Chaque année, en Russie, plus de 16,5 millions de femmes sont victimes de violences domestiques, selon les militantes féministes locales. Ce chiffre a été établi avant l'épidémie de coronavirus, et le confinement qui en a suivi. Depuis fin mars, elles sont forcées, comme partout dans le monde, de cohabiter avec leur agresseur. Sans moyen de s'échapper. Marina Pisklakova-Parker, défenseuse des droits des femmes, indique à l'AFP qu'entre février et fin avril 2020, son association ANNA a recensé 30 % d'appel en plus sur son numéro d'urgence.
"La situation est pire ici car il n'y a pas de loi", déplore-t-elle.
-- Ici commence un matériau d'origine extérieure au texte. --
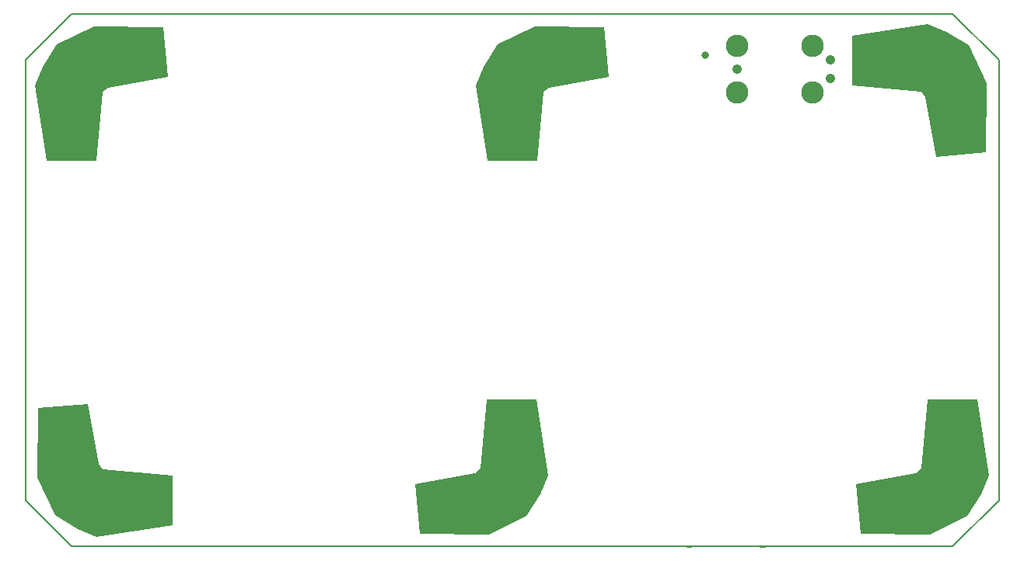
<source format=gts>
G04*
G04 #@! TF.GenerationSoftware,Altium Limited,Altium Designer,19.0.10 (269)*
G04*
G04 Layer_Color=8388736*
%FSLAX44Y44*%
%MOMM*%
G71*
G01*
G75*
%ADD12C,0.2000*%
%ADD13C,0.2000*%
%ADD14C,1.4000*%
%ADD15C,1.6800*%
%ADD16C,1.5000*%
%ADD17C,2.4511*%
%ADD18C,1.0668*%
%ADD19C,0.8000*%
G36*
X1003009Y560988D02*
X1027067Y546016D01*
X1046849Y504990D01*
X1046052Y429409D01*
X991721Y424584D01*
X979999Y490001D01*
X975477Y495653D01*
X899976Y502623D01*
Y556759D01*
X982640Y569199D01*
X1003009Y560988D01*
D02*
G37*
G36*
X630591Y566052D02*
X635416Y511721D01*
X569999Y499999D01*
X564347Y495477D01*
X557377Y419976D01*
X503241D01*
X490801Y502640D01*
X499012Y523009D01*
X513984Y547067D01*
X555010Y566849D01*
X630591Y566052D01*
D02*
G37*
G36*
X150591D02*
X155416Y511721D01*
X89999Y499999D01*
X84347Y495477D01*
X77377Y419976D01*
X23241D01*
X10801Y502640D01*
X19012Y523009D01*
X33984Y547067D01*
X75010Y566849D01*
X150591Y566052D01*
D02*
G37*
G36*
X1049199Y77360D02*
X1040988Y56991D01*
X1026016Y32933D01*
X984990Y13151D01*
X909409Y13948D01*
X904584Y68279D01*
X970001Y80001D01*
X975653Y84523D01*
X982623Y160024D01*
X1036759D01*
X1049199Y77360D01*
D02*
G37*
G36*
X569199D02*
X560988Y56991D01*
X546016Y32933D01*
X504990Y13151D01*
X429409Y13948D01*
X424584Y68279D01*
X490001Y80001D01*
X495653Y84523D01*
X502623Y160024D01*
X556759D01*
X569199Y77360D01*
D02*
G37*
G36*
X80001Y89999D02*
X84523Y84347D01*
X160024Y77377D01*
Y23241D01*
X77360Y10801D01*
X56991Y19012D01*
X32933Y33984D01*
X13151Y75010D01*
X13948Y150591D01*
X68279Y155416D01*
X80001Y89999D01*
D02*
G37*
D12*
X50000Y0D02*
X1010000D01*
X1060000Y50000D01*
Y530000D01*
X1010000Y580000D02*
X1060000Y530000D01*
X50000Y580000D02*
X1010000D01*
X0Y50000D02*
Y530000D01*
Y50000D02*
X50000Y0D01*
X0Y530000D02*
X50000Y580000D01*
X720500Y-250D02*
X725500D01*
X800500D02*
X805750D01*
D13*
X922440Y60000D02*
D03*
X925610Y23730D02*
D03*
X979350Y70090D02*
D03*
X983410Y23670D02*
D03*
X993700Y92420D02*
D03*
X998800Y150000D02*
D03*
X1035200D02*
D03*
X1040300Y92420D02*
D03*
X1000000Y442440D02*
D03*
X1036270Y445610D02*
D03*
X989910Y499350D02*
D03*
X1036330Y503410D02*
D03*
X967580Y513700D02*
D03*
X910000Y518800D02*
D03*
Y555200D02*
D03*
X967580Y560300D02*
D03*
X617560Y520000D02*
D03*
X614390Y556270D02*
D03*
X560650Y509910D02*
D03*
X556590Y556330D02*
D03*
X546300Y487580D02*
D03*
X541200Y430000D02*
D03*
X504800D02*
D03*
X499700Y487580D02*
D03*
X442440Y60000D02*
D03*
X445610Y23730D02*
D03*
X499350Y70090D02*
D03*
X503410Y23670D02*
D03*
X513700Y92420D02*
D03*
X518800Y150000D02*
D03*
X555200D02*
D03*
X560300Y92420D02*
D03*
X137560Y520000D02*
D03*
X134390Y556270D02*
D03*
X80650Y509910D02*
D03*
X76590Y556330D02*
D03*
X66300Y487580D02*
D03*
X61200Y430000D02*
D03*
X24800D02*
D03*
X19700Y487580D02*
D03*
X60000Y137560D02*
D03*
X23730Y134390D02*
D03*
X70090Y80650D02*
D03*
X23670Y76590D02*
D03*
X92420Y66300D02*
D03*
X150000Y61200D02*
D03*
Y24800D02*
D03*
X92420Y19700D02*
D03*
D14*
X993630Y26560D02*
D03*
X1041820Y77580D02*
D03*
X987930Y75960D02*
D03*
X1033440Y513630D02*
D03*
X982420Y561820D02*
D03*
X984040Y507930D02*
D03*
X546370Y553440D02*
D03*
X498180Y502420D02*
D03*
X552070Y504040D02*
D03*
X513630Y26560D02*
D03*
X561820Y77580D02*
D03*
X507930Y75960D02*
D03*
X66370Y553440D02*
D03*
X18180Y502420D02*
D03*
X72070Y504040D02*
D03*
X26560Y66370D02*
D03*
X77580Y18180D02*
D03*
X75960Y72070D02*
D03*
D15*
X915440Y60000D02*
D03*
X918610Y23730D02*
D03*
X972350Y70090D02*
D03*
X976410Y23670D02*
D03*
X986700Y92420D02*
D03*
X991800Y150000D02*
D03*
X1028200D02*
D03*
X1033300Y92420D02*
D03*
X1000000Y435440D02*
D03*
X1036270Y438610D02*
D03*
X989910Y492350D02*
D03*
X1036330Y496410D02*
D03*
X967580Y506700D02*
D03*
X910000Y511800D02*
D03*
Y548200D02*
D03*
X967580Y553300D02*
D03*
X624560Y520000D02*
D03*
X621390Y556270D02*
D03*
X567650Y509910D02*
D03*
X563590Y556330D02*
D03*
X553300Y487580D02*
D03*
X548200Y430000D02*
D03*
X511800D02*
D03*
X506700Y487580D02*
D03*
X435440Y60000D02*
D03*
X438610Y23730D02*
D03*
X492350Y70090D02*
D03*
X496410Y23670D02*
D03*
X506700Y92420D02*
D03*
X511800Y150000D02*
D03*
X548200D02*
D03*
X553300Y92420D02*
D03*
X144560Y520000D02*
D03*
X141390Y556270D02*
D03*
X87650Y509910D02*
D03*
X83590Y556330D02*
D03*
X73300Y487580D02*
D03*
X68200Y430000D02*
D03*
X31800D02*
D03*
X26700Y487580D02*
D03*
X60000Y144560D02*
D03*
X23730Y141390D02*
D03*
X70090Y87650D02*
D03*
X23670Y83590D02*
D03*
X92420Y73300D02*
D03*
X150000Y68200D02*
D03*
Y31800D02*
D03*
X92420Y26700D02*
D03*
D16*
X1010000Y50000D02*
D03*
Y530000D02*
D03*
X530000D02*
D03*
Y50000D02*
D03*
X50000Y530000D02*
D03*
Y50000D02*
D03*
D17*
X857550Y494600D02*
D03*
Y545400D02*
D03*
X775000D02*
D03*
Y494600D02*
D03*
D18*
X876600Y509850D02*
D03*
Y530150D02*
D03*
X775000Y520000D02*
D03*
D19*
X740000Y535029D02*
D03*
M02*

</source>
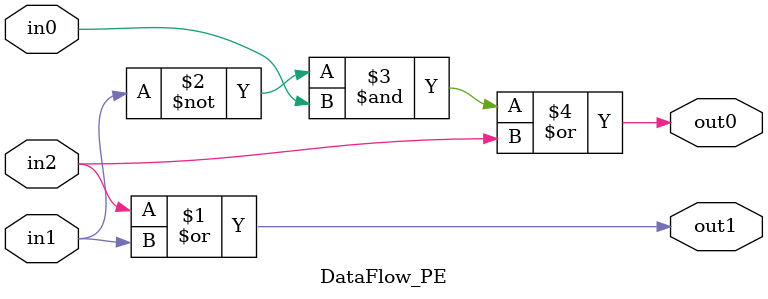
<source format=v>
`timescale 1ns / 1ps
module DataFlow_PE (out1, out0, in2, in1, in0);

	output wire out1, out0;
	input wire in2, in1, in0;
	
	assign out1 = (in2 | in1);
	assign out0 = (((~in1) & in0) | in2);

endmodule

</source>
En 2017, Vladimir Poutine a ainsi signé une loi qui dépénalise certaines formes de violences intrafamiliales pour éviter "la destruction de la famille". Au lieu d'une peine de prison de deux ans, les bourreaux s'en sortent désormais avec de simples amendes, sauf en cas de violences "graves" et de récidives.
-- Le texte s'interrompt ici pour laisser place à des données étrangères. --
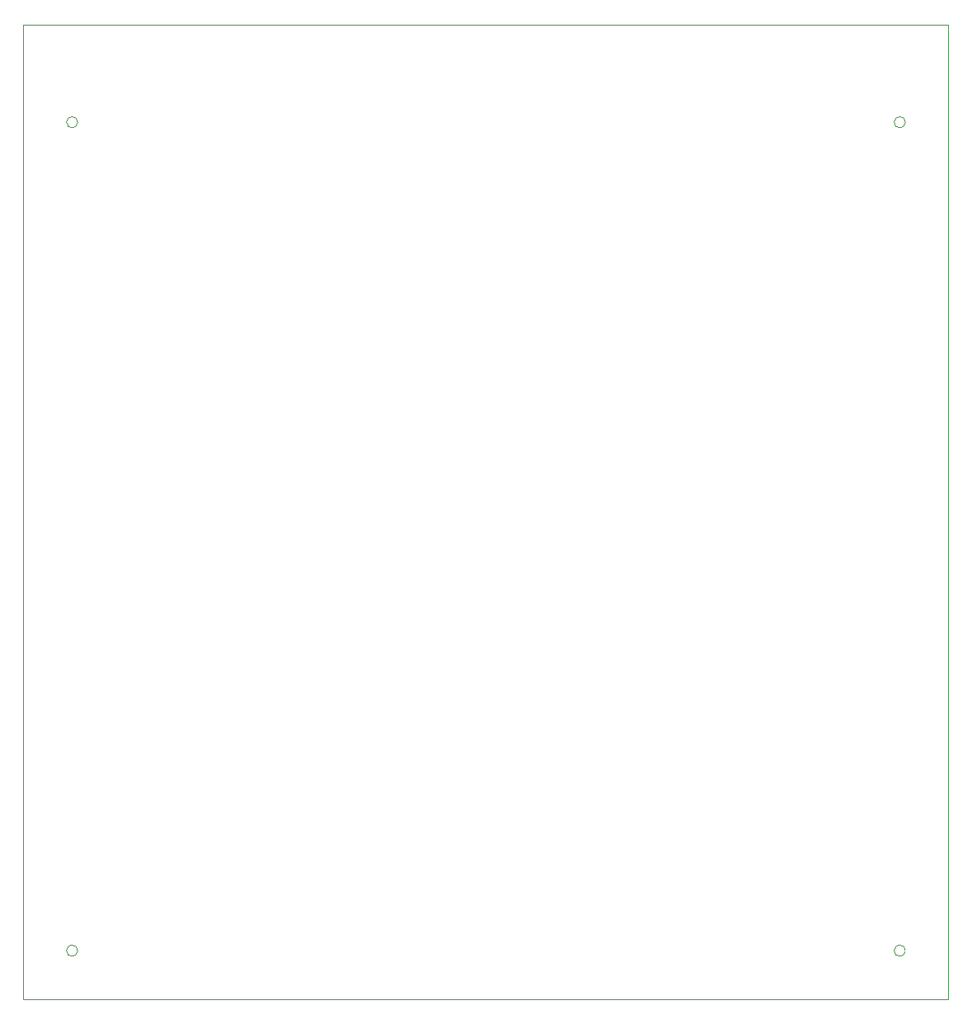
<source format=gm1>
G04 #@! TF.GenerationSoftware,KiCad,Pcbnew,5.1.7-a382d34a8~88~ubuntu18.04.1*
G04 #@! TF.CreationDate,2021-09-17T12:32:22-05:00*
G04 #@! TF.ProjectId,serial_logger_uart_expander,73657269-616c-45f6-9c6f-676765725f75,rev?*
G04 #@! TF.SameCoordinates,Original*
G04 #@! TF.FileFunction,Profile,NP*
%FSLAX46Y46*%
G04 Gerber Fmt 4.6, Leading zero omitted, Abs format (unit mm)*
G04 Created by KiCad (PCBNEW 5.1.7-a382d34a8~88~ubuntu18.04.1) date 2021-09-17 12:32:22*
%MOMM*%
%LPD*%
G01*
G04 APERTURE LIST*
G04 #@! TA.AperFunction,Profile*
%ADD10C,0.050000*%
G04 #@! TD*
G04 APERTURE END LIST*
D10*
X195576000Y-60000000D02*
G75*
G03*
X195576000Y-60000000I-576000J0D01*
G01*
X110576000Y-60000000D02*
G75*
G03*
X110576000Y-60000000I-576000J0D01*
G01*
X110576000Y-145000000D02*
G75*
G03*
X110576000Y-145000000I-576000J0D01*
G01*
X195576000Y-145000000D02*
G75*
G03*
X195576000Y-145000000I-576000J0D01*
G01*
X105000000Y-50000000D02*
X105000000Y-150000000D01*
X105000000Y-50000000D02*
X200000000Y-50000000D01*
X200000000Y-150000000D02*
X200000000Y-50000000D01*
X105000000Y-150000000D02*
X200000000Y-150000000D01*
M02*

</source>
Un manque de considération aux conséquences dramatiques, qui perdure pendant la quarantaine, et ce malgré les alertes des organisations sur place. Le gouvernement russe a non seulement ignoré la demande des associations de défense des droits des femmes d'adopter des mesures d'urgence, notamment d'ouvrir des refuges et de lancer une campagne de sensibilisation contre les violences conjugales, détaille l'AFP, mais le ministère de l'Intérieur s'est aussi targué d'une baisse de ce fléau de 9 % au mois d'avril, par rapport à l'année d'avant.
Pourtant, sur le terrain, la réalité est toute autre.
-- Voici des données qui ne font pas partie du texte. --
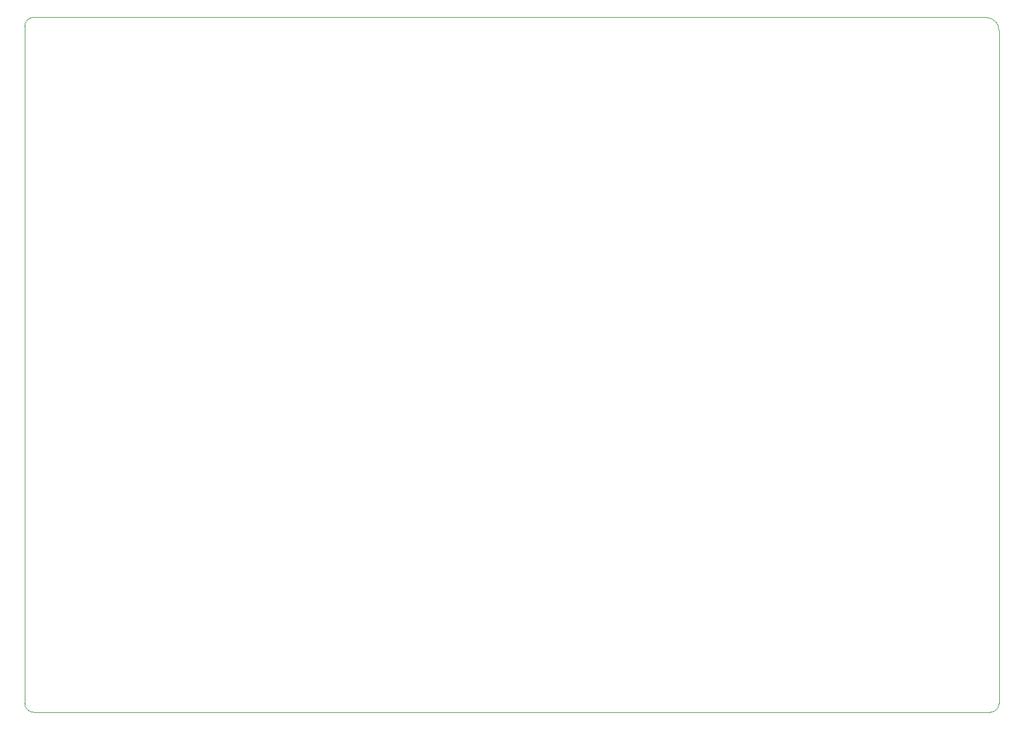
<source format=gm1>
G04 #@! TF.FileFunction,Profile,NP*
%FSLAX46Y46*%
G04 Gerber Fmt 4.6, Leading zero omitted, Abs format (unit mm)*
G04 Created by KiCad (PCBNEW 4.0.1-stable) date 14/10/2016 00:42:30*
%MOMM*%
G01*
G04 APERTURE LIST*
%ADD10C,0.020000*%
%ADD11C,0.100000*%
G04 APERTURE END LIST*
D10*
D11*
X149860000Y-91440000D02*
X149860000Y-188595000D01*
X151130000Y-90170000D02*
X287655000Y-90170000D01*
X289560000Y-188595000D02*
X289560000Y-92075000D01*
X151130000Y-189865000D02*
X288290000Y-189865000D01*
X288290000Y-189865000D02*
G75*
G03X289560000Y-188595000I0J1270000D01*
G01*
X149860000Y-188595000D02*
G75*
G03X151130000Y-189865000I1270000J0D01*
G01*
X151130000Y-90170000D02*
G75*
G03X149860000Y-91440000I0J-1270000D01*
G01*
X289560000Y-92075000D02*
G75*
G03X287655000Y-90170000I-1905000J0D01*
G01*
M02*

</source>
Aliona Sadikova, responsable du centre Kitej d'assistance psychologique aux femmes, dénonçait déjà au mois de novembre dernier "l'impunité dont bénéficient les hommes violents" en Russie, lors du procès d'Oleg Sokolov, ancien professeur de l'école de Marion Maréchal, reconnu coupable d'avoir assassiné et démembré sa compagne de 24 ans.
Elle rapporte aujourd'hui avoir reçu plus de 400 demandes d'aide depuis le début du confinement, fin mars. La plupart des victimes ayant confié que la police n'avait été d'aucun secours, et qu'elles se retrouvaient complètement démunies, sans solution pour fuir un calvaire quotidien.
Ineta Akhtiamova, 50 ans, raconte à l'AFP qu'un soir, alors qu'elle cuisinait, son compagnon l'a frappée une énième fois et lui a ordonné de quitter leur petit appartement moscovite. "Je suis partie, je ne pouvais plus supporter tout cela", livre-t-elle. "C'est pas bien si je me tais. C'est pas bien si je parle. C'est pas bien si je fais de la soupe. C'est pas bien si je fais des pommes de terre".
Hébergée dans un hôtel et nourrie par Kitej, elle ajoute qu'en temps normal, elle se serait réfugiée chez des ami·e·s. Seulement l'épidémie a rendu son entourage réticent à l'accueillir, tout comme deux foyers pour femmes.
"Ce que nous voyons n'est que le début", assure Aliona Sadikova. "Quand le confinement se sera terminé, nous allons voir des répliques et des vagues de violences familiales". Elle craint que la crise économique et ses répercussions renforcent les tensions dans les couples, et les violences.
Et conclut : "Il est donc très important de s'occuper au maximum du problème dès maintenant".